Medical cannabis for chronic pain and abnormal heart rhythm
Added on 19 January 2024
Recreational use of cannabis has been linked to cardiovascular disease but there has been very little research on the side effects of medical cannabis.
Researchers say the new study is important as a growing number of countries now permit medical cannabis as a treatment for chronic pain.
The study was led by Dr. Anders Holt from Copenhagen University Hospital—Herlev and Gentofte in Denmark. It included data on 5,391 Danish patients who had been prescribed cannabis for chronic pain. This included people with pain in their muscles, joints or bones, people with cancer and those suffering with nerve pain. Researchers compared this group with 26,941 patients who also had chronic pain but were not receiving cannabis as a treatment.
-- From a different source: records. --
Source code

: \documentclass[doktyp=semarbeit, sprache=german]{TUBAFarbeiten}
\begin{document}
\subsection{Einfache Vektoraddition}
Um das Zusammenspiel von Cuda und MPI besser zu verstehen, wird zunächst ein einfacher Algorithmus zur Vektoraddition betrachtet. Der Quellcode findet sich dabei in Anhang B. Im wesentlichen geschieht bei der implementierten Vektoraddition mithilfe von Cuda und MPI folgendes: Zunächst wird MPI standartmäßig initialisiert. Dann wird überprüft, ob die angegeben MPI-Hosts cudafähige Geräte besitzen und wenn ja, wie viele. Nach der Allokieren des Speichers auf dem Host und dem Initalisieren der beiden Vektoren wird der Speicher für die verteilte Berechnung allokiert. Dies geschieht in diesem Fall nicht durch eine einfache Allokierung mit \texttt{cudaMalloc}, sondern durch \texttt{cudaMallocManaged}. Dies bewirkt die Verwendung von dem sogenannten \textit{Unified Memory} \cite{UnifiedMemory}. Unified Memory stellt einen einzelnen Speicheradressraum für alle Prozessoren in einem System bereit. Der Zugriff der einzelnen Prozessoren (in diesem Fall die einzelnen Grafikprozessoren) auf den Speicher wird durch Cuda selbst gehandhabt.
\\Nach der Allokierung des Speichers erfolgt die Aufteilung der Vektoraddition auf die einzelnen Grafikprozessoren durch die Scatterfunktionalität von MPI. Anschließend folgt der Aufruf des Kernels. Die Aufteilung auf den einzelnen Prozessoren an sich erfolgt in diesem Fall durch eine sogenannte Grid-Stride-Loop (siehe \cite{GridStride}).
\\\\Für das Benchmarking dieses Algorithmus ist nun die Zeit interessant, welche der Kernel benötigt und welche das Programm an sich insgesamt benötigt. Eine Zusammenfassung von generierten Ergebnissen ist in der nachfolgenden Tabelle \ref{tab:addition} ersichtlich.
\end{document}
The data showed that patients receiving medical cannabis had a 0.8% risk of being diagnosed with arrhythmia that required monitoring and possible treatment within 180 days of receiving cannabis. This risk was more than twice the risk for patients with chronic pain who were not taking cannabis. The difference in risk between the two groups had become smaller when researchers looked at the first year of treatment.
Patients taking cannabis who were aged 60 and older and those already diagnosed with cancer or cardiometabolic disease, such as heart disease, stroke and diabetes, had the largest increases in their risk of arrhythmia.